=== RECORD SET ===

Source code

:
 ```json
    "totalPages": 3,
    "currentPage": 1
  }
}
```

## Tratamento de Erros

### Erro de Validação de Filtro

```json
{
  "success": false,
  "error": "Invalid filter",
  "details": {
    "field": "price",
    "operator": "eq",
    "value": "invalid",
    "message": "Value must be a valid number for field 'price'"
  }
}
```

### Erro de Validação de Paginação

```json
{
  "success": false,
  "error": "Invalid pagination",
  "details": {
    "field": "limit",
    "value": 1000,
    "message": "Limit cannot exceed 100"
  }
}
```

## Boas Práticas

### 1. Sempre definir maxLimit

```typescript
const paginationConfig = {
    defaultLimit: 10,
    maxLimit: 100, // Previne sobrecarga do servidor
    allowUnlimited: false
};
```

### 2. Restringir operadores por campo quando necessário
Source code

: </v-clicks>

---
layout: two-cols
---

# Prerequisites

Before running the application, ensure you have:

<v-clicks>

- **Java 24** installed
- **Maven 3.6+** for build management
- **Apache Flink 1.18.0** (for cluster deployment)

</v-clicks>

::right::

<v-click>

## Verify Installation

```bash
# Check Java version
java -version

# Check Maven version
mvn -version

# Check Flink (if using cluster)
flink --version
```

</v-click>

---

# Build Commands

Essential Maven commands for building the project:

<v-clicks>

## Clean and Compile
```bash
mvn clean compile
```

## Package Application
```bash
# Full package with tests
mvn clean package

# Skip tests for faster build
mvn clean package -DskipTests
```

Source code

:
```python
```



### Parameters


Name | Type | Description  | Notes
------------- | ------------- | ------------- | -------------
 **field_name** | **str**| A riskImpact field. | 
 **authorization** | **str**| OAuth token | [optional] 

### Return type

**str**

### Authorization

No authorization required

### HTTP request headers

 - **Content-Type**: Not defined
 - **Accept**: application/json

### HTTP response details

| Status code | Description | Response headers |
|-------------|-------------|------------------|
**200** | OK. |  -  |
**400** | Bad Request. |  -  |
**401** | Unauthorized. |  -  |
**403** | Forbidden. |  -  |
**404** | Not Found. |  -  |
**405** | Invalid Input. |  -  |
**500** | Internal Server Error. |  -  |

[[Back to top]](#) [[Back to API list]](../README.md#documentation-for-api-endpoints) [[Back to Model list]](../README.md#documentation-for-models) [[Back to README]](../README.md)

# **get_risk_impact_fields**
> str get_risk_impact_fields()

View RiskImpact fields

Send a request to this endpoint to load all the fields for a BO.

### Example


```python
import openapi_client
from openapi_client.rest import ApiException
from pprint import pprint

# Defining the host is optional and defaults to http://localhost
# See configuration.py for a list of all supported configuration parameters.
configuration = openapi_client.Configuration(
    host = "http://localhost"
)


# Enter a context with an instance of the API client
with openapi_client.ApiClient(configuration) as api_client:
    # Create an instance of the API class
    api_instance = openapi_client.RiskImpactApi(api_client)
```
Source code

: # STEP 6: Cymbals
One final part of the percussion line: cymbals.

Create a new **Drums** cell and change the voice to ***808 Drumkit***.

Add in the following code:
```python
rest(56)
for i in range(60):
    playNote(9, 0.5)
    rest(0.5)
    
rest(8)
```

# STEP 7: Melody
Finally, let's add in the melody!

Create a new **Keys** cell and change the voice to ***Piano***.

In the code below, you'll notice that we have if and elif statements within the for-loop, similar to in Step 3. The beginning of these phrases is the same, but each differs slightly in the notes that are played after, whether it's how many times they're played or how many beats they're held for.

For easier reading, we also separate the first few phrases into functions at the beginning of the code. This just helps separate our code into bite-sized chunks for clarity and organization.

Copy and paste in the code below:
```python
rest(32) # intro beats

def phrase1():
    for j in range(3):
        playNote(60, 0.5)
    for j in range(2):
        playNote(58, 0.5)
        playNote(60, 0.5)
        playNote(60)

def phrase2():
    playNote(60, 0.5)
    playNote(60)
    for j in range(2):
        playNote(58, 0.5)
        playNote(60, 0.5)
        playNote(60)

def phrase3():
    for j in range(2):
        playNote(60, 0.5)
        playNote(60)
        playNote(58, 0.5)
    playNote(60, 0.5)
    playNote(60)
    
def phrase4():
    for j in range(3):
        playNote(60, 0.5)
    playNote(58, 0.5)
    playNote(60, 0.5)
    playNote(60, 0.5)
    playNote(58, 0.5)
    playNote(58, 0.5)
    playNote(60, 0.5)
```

===

- _AIM OF THE TASK_
Above are the records; print exactly the lines from the line with "# STEP 7: Melody" to the line with "In the code below, you'll", including both, and nothing else.

- _RESULT OF THIS EXERCISE_
# STEP 7: Melody
Finally, let's add in the melody!

Create a new **Keys** cell and change the voice to ***Piano***.

In the code below, you'll notice that we have if and elif statements within the for-loop, similar to in Step 3. The beginning of these phrases is the same, but each differs slightly in the notes that are played after, whether it's how many times they're played or how many beats they're held for.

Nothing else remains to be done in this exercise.